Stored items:
________________________________________
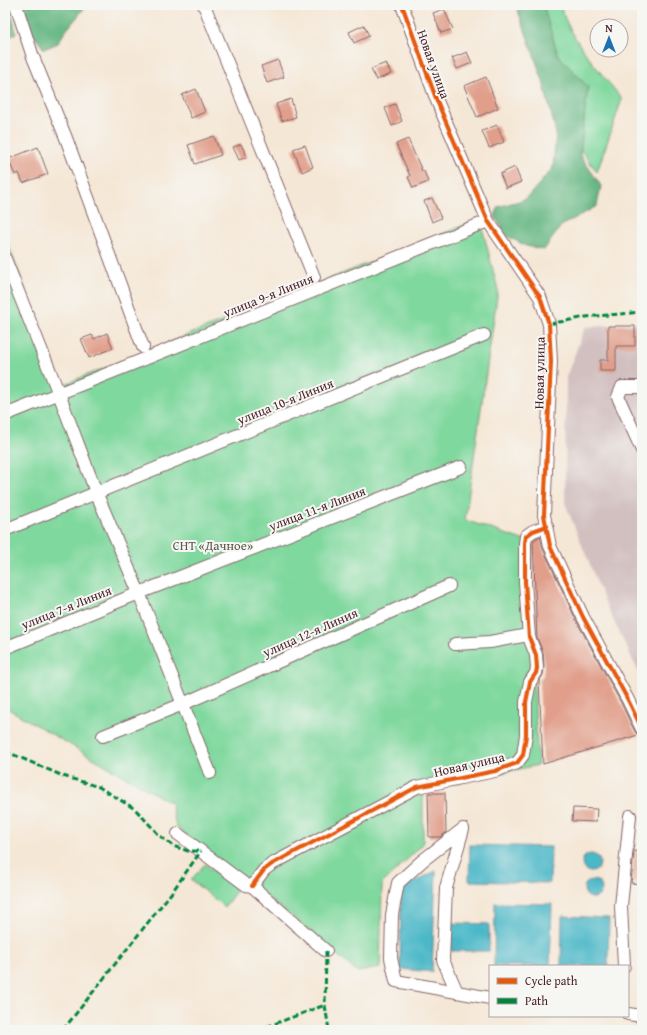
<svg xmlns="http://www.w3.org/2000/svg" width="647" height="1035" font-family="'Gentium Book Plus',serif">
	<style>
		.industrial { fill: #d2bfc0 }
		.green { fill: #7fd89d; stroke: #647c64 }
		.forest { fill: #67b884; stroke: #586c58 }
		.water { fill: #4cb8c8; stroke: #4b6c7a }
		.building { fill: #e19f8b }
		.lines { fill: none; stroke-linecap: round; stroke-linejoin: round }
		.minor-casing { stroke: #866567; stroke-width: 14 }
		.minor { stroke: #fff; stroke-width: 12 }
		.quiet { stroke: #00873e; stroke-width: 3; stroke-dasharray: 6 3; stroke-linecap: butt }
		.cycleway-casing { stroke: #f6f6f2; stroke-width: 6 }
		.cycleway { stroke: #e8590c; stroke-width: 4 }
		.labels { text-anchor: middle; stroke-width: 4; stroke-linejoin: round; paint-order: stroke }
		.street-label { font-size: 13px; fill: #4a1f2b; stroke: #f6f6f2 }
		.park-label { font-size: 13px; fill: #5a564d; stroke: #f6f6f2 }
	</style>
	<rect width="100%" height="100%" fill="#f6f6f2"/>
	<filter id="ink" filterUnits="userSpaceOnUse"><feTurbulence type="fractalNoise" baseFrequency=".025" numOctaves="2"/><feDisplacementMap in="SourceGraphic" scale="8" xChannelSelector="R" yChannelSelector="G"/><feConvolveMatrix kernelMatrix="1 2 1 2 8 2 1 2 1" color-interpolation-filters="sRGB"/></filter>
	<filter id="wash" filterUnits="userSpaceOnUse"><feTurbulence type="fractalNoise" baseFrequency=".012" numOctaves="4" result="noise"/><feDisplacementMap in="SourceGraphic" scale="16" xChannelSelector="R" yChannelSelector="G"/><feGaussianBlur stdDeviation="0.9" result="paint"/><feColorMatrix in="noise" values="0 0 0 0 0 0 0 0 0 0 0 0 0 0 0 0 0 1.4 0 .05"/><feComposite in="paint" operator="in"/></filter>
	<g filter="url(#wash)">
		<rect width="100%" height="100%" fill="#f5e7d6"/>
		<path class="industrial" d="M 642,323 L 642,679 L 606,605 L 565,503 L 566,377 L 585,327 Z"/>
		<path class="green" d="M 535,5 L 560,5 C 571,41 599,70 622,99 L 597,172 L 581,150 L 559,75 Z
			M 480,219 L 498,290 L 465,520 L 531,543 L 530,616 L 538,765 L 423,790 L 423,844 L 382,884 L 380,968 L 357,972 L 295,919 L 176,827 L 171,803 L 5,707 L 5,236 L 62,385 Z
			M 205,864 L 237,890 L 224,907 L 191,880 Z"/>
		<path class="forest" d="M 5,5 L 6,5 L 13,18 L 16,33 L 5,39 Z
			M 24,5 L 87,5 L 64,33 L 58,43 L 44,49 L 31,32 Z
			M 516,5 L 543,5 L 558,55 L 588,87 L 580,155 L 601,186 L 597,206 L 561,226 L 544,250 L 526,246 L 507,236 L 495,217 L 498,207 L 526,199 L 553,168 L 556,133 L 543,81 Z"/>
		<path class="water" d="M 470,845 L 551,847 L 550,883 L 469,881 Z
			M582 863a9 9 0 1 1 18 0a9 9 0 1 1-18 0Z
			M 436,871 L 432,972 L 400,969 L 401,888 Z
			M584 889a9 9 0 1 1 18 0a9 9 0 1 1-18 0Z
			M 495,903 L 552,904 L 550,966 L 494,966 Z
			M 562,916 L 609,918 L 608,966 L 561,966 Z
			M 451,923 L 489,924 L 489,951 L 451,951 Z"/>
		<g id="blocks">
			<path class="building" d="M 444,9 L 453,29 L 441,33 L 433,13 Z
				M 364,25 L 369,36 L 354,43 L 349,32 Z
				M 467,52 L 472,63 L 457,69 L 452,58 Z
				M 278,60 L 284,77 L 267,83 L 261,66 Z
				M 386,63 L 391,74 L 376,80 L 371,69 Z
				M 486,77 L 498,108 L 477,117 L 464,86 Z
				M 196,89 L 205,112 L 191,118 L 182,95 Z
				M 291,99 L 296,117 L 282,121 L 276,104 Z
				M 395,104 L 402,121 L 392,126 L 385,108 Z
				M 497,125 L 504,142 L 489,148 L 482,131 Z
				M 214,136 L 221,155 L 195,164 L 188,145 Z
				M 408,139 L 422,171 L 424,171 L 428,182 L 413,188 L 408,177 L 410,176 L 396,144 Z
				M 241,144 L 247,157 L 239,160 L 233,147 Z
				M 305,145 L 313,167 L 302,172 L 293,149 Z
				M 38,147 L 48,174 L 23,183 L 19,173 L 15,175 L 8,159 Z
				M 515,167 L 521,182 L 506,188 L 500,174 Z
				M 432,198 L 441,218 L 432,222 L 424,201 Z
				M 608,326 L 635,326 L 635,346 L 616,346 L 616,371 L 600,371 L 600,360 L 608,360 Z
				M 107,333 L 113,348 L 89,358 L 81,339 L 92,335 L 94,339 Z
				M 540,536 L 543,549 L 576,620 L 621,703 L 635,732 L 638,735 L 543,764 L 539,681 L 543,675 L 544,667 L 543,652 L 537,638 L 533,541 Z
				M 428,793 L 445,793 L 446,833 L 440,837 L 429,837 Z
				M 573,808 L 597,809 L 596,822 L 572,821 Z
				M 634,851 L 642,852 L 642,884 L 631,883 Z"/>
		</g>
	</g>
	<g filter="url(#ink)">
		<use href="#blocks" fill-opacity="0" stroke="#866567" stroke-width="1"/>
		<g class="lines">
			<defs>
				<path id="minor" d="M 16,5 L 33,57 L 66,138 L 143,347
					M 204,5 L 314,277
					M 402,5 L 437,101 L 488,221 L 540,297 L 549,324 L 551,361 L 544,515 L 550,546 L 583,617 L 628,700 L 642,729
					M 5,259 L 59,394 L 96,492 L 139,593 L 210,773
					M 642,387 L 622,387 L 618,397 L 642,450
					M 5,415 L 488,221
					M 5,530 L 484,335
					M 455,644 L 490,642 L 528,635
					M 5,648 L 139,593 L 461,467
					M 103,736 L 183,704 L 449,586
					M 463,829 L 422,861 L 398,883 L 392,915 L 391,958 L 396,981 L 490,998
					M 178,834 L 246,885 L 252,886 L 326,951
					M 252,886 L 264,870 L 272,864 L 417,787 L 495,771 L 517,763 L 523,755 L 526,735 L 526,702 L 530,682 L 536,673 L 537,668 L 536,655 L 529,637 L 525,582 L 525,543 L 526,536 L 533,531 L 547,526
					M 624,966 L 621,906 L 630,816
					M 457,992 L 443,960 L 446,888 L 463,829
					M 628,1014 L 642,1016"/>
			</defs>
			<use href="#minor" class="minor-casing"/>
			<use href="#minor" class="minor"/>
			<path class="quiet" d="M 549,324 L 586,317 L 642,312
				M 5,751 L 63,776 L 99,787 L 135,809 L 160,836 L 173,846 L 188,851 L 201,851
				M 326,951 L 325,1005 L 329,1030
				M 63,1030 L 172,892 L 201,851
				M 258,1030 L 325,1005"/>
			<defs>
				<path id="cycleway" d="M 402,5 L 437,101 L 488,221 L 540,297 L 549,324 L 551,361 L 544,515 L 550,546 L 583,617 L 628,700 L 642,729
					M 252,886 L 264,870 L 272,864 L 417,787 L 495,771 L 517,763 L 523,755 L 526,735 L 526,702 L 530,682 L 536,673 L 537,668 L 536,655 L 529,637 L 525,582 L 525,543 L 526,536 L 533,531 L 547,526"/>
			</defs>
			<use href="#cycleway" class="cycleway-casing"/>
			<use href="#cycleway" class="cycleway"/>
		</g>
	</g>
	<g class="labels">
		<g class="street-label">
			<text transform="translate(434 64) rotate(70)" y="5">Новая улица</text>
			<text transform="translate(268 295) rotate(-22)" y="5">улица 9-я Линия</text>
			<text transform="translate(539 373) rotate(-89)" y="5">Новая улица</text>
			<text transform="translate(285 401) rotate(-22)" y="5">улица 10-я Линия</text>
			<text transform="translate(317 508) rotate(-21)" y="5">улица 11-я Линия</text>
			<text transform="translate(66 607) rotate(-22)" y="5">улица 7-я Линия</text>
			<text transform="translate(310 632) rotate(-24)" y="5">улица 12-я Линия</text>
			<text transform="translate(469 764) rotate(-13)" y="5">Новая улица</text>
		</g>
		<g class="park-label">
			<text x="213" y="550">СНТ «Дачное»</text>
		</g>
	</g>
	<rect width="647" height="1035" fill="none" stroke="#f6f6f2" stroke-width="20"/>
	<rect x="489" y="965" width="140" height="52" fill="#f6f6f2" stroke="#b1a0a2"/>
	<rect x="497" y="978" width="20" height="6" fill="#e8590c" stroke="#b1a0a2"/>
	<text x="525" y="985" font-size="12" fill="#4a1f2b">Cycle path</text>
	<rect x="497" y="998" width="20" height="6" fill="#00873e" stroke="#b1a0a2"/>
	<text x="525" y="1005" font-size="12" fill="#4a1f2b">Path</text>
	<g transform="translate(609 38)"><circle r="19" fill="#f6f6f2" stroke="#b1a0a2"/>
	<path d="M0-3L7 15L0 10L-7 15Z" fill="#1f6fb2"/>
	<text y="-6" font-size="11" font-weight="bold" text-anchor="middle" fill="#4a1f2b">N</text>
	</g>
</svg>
________________________________________
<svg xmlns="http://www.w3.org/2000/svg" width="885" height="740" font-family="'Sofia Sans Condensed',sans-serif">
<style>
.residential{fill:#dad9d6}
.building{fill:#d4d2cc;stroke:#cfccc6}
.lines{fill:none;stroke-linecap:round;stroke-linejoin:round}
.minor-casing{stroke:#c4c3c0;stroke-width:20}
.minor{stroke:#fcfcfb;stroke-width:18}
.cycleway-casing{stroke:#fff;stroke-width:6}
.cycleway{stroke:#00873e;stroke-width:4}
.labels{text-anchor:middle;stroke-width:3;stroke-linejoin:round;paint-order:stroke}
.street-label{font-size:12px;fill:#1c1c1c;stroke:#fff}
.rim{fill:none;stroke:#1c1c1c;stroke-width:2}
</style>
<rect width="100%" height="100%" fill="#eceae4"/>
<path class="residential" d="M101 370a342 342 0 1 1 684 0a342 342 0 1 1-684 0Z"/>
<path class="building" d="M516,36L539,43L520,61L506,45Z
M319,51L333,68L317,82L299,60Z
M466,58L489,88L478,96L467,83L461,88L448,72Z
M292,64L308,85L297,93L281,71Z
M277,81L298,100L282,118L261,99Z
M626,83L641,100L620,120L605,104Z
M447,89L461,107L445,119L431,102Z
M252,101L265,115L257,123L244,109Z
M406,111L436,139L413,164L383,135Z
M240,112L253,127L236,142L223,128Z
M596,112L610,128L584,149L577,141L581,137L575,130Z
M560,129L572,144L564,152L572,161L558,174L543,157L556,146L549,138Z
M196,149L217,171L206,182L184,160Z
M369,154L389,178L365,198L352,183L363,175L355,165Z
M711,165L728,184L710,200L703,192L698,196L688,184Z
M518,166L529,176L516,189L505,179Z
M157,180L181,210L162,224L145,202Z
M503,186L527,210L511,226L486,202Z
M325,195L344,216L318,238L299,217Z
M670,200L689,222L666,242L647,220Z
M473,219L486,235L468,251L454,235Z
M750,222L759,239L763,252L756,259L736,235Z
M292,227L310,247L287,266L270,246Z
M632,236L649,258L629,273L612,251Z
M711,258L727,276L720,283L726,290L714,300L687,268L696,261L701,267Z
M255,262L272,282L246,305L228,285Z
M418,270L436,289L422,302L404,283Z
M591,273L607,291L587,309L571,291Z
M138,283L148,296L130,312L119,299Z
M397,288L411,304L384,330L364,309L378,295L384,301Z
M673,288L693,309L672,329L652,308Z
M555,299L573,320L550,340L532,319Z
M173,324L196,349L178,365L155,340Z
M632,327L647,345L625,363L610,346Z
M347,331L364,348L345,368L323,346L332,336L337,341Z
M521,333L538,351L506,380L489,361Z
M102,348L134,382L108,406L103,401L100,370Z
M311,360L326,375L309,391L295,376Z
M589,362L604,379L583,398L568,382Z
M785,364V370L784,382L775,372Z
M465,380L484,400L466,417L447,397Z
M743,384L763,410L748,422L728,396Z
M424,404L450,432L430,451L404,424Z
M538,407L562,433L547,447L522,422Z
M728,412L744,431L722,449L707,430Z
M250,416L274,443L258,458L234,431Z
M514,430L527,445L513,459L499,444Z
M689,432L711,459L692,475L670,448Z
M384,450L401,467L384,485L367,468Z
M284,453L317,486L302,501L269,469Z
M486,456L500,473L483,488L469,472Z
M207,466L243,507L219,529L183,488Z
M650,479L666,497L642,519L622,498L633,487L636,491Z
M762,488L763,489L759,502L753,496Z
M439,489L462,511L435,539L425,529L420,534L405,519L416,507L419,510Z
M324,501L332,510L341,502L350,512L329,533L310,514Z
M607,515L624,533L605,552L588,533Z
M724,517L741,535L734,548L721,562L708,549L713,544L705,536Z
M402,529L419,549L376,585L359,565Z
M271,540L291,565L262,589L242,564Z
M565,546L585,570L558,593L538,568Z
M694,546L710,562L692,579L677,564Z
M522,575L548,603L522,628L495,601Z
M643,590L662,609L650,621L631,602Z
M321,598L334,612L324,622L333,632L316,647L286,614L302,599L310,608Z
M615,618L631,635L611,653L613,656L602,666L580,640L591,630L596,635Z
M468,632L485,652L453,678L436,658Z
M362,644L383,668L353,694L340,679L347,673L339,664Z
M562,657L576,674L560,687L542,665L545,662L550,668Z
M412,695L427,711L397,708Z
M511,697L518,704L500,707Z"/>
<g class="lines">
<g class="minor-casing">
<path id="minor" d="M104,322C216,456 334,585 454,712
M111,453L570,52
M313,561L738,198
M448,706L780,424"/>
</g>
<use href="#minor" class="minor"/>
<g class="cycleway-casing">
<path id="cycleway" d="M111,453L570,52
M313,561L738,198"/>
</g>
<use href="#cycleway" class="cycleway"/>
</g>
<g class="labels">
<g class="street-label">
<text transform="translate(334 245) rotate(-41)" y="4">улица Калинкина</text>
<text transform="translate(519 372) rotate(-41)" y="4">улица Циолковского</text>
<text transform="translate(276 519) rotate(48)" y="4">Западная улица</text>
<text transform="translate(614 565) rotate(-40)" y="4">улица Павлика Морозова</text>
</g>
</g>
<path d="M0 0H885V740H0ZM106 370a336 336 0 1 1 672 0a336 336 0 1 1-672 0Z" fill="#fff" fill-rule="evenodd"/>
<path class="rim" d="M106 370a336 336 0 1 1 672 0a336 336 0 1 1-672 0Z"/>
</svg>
________________________________________
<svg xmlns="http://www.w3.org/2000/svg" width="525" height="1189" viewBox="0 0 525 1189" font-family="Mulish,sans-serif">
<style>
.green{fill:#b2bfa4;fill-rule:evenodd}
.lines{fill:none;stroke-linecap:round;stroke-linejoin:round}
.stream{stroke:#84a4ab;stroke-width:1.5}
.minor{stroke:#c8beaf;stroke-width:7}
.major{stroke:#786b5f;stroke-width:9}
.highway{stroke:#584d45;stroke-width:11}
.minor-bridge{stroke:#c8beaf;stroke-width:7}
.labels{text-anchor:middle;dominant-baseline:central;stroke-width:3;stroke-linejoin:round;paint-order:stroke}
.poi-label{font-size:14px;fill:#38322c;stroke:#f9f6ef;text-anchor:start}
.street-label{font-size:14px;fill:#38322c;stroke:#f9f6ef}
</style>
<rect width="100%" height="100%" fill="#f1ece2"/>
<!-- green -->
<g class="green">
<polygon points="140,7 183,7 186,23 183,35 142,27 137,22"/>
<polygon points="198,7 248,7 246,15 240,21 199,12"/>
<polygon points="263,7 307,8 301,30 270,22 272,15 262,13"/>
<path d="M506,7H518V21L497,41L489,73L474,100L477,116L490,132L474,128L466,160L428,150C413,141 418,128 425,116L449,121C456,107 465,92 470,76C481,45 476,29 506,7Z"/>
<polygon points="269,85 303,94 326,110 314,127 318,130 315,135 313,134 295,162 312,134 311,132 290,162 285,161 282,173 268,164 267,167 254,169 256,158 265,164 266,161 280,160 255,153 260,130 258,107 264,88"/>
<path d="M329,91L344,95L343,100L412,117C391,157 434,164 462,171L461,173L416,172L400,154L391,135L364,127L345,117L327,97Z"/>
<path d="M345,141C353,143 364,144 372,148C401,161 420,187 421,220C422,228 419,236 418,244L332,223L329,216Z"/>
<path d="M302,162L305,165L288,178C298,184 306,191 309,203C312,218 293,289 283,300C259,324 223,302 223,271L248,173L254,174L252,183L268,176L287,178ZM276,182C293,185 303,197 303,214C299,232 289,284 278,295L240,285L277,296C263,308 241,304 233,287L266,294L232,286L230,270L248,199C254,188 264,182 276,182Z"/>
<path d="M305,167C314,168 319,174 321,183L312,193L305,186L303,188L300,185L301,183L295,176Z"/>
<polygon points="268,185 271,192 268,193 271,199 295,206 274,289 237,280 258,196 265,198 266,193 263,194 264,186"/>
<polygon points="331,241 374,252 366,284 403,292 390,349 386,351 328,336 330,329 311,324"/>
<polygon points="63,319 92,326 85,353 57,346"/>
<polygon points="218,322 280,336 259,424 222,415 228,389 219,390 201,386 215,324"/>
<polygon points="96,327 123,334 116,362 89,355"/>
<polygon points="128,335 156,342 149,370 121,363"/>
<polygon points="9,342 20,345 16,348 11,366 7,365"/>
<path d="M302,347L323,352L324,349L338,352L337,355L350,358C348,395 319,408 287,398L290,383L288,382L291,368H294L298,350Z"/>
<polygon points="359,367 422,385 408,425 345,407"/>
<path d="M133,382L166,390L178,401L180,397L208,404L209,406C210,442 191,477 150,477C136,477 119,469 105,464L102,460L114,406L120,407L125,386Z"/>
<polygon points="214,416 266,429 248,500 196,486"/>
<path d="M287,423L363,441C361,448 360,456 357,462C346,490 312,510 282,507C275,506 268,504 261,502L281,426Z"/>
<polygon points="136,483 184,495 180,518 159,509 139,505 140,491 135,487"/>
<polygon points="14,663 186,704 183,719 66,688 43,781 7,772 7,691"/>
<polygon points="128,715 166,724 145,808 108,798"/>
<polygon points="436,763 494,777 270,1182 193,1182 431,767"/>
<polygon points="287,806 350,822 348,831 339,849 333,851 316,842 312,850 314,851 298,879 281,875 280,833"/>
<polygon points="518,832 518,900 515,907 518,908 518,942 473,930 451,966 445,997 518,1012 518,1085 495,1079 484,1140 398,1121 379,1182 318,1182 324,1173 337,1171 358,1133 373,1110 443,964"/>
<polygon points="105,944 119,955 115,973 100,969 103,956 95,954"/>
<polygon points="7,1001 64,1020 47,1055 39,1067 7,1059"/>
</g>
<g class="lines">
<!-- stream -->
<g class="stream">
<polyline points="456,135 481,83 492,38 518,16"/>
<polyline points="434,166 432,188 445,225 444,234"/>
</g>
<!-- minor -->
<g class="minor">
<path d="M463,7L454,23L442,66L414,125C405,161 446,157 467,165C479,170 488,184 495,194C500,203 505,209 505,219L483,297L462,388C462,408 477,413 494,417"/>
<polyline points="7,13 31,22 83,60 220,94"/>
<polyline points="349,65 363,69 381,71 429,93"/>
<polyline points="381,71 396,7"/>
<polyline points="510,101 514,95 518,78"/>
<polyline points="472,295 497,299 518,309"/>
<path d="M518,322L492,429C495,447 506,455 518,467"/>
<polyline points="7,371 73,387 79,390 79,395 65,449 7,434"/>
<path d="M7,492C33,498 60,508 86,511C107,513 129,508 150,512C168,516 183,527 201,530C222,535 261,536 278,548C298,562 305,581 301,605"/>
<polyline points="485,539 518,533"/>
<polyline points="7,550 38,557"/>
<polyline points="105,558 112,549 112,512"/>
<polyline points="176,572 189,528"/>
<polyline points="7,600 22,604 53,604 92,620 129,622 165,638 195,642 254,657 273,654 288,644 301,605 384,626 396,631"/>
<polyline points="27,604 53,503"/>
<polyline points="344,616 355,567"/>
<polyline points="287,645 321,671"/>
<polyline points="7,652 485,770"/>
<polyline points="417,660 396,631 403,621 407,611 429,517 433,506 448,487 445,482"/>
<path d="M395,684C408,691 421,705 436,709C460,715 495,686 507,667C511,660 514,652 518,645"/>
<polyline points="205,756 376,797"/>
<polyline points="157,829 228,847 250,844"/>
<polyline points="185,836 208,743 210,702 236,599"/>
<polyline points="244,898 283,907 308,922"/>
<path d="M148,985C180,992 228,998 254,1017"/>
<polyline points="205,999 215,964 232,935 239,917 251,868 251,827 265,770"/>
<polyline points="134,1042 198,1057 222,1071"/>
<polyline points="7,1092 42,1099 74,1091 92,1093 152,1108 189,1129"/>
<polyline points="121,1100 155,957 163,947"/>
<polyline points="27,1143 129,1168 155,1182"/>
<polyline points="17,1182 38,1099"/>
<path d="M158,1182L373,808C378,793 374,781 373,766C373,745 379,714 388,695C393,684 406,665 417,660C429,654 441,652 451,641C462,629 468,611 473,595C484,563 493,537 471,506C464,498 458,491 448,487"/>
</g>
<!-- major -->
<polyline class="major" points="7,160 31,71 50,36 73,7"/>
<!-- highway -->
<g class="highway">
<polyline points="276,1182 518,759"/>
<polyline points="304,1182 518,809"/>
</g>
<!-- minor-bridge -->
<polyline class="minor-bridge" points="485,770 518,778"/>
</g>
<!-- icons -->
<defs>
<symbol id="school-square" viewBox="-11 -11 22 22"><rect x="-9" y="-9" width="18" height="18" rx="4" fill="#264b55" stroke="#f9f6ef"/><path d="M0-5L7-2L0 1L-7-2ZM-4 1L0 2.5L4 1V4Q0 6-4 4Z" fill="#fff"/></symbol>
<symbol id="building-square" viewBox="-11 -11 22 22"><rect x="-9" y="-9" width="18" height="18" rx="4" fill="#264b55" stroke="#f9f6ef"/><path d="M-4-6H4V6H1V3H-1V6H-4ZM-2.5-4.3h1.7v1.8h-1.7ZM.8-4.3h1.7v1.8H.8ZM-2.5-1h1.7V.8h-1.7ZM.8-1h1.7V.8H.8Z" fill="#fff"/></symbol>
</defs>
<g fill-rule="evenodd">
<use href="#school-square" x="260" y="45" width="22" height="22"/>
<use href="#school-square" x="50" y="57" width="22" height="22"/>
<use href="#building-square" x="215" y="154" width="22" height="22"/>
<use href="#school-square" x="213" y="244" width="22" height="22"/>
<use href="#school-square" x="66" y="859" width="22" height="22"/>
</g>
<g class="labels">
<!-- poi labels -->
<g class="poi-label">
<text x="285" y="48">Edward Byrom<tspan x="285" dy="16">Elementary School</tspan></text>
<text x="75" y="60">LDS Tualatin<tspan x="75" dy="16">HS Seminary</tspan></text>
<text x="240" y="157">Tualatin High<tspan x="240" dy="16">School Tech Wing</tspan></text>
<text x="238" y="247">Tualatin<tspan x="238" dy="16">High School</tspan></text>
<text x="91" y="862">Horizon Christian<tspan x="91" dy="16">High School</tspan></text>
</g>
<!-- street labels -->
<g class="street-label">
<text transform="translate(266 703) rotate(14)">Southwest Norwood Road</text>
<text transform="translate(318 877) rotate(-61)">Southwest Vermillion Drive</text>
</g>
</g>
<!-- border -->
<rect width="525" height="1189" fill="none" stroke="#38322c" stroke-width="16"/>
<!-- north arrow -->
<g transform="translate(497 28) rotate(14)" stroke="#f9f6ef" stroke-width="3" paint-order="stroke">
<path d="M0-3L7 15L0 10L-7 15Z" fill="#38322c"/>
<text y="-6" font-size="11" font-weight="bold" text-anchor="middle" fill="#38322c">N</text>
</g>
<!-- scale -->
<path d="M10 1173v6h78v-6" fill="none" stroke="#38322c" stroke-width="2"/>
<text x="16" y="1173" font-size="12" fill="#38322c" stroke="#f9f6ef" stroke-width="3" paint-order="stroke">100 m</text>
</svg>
________________________________________
| About this exercise |
Report the number of lines in the entries above that include the string "sans". Give nothing but the number.

| Output for this exercise |
2